Your job is to copy every line in the material containing the word "maintenance".
- Opening Delimiter -
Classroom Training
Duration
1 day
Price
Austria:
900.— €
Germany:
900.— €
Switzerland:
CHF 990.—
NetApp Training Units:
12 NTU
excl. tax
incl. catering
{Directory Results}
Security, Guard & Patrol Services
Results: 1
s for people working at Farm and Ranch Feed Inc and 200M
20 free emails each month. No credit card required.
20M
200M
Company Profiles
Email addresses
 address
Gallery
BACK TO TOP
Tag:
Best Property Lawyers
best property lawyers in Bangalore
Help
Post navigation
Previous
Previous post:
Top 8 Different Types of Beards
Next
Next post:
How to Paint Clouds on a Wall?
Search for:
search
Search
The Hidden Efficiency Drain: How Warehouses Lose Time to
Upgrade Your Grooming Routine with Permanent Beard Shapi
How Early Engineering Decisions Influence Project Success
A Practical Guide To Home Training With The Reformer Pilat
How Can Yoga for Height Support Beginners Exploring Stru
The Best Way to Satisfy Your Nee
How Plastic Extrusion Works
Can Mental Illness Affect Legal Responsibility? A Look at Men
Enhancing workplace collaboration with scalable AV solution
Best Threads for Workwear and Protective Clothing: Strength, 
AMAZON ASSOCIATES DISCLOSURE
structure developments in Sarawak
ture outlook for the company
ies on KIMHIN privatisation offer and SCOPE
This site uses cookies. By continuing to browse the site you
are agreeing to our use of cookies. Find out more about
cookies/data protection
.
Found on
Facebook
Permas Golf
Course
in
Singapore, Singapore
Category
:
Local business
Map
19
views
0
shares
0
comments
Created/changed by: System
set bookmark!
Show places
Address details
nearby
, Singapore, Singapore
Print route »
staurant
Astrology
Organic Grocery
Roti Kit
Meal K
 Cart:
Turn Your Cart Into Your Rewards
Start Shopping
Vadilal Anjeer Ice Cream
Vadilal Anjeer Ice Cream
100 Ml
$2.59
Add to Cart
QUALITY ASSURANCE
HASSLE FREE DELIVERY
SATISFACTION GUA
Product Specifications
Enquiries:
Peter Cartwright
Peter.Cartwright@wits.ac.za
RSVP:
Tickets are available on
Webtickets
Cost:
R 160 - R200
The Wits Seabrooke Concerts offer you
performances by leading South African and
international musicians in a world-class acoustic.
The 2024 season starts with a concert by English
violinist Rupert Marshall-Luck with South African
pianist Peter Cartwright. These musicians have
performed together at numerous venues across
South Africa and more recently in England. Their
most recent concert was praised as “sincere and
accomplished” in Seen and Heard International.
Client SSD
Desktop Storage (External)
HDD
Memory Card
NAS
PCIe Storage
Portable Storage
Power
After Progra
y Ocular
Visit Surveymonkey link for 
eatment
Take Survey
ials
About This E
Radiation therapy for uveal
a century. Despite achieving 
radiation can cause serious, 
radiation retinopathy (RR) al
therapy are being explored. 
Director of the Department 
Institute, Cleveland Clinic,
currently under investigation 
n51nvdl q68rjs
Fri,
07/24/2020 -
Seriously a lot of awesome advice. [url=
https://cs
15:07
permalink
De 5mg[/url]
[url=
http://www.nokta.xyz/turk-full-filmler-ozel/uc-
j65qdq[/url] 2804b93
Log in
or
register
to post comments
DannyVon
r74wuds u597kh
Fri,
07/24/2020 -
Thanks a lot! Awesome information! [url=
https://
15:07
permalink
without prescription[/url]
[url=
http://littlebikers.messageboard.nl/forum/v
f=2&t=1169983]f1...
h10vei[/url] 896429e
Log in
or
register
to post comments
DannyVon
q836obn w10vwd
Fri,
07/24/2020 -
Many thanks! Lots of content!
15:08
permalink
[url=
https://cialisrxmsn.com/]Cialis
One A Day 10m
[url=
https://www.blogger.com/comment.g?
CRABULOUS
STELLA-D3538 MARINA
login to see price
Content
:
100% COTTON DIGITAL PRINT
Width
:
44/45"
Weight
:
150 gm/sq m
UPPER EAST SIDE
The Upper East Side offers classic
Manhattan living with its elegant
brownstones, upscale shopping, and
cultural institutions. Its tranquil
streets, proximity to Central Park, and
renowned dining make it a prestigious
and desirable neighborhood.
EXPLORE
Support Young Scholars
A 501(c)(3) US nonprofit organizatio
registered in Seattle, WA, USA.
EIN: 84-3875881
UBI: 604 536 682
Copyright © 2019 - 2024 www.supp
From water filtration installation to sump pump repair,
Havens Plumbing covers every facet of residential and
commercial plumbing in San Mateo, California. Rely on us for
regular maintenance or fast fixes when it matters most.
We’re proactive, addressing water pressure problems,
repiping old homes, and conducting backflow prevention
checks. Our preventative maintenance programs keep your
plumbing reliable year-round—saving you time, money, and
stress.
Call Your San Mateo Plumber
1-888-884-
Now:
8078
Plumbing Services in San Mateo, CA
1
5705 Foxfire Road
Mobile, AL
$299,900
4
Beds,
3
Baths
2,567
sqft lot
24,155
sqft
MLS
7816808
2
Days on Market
- Closing Delimiter -
Completed task -
regular maintenance or fast fixes when it matters most.
checks. Our preventative maintenance programs keep your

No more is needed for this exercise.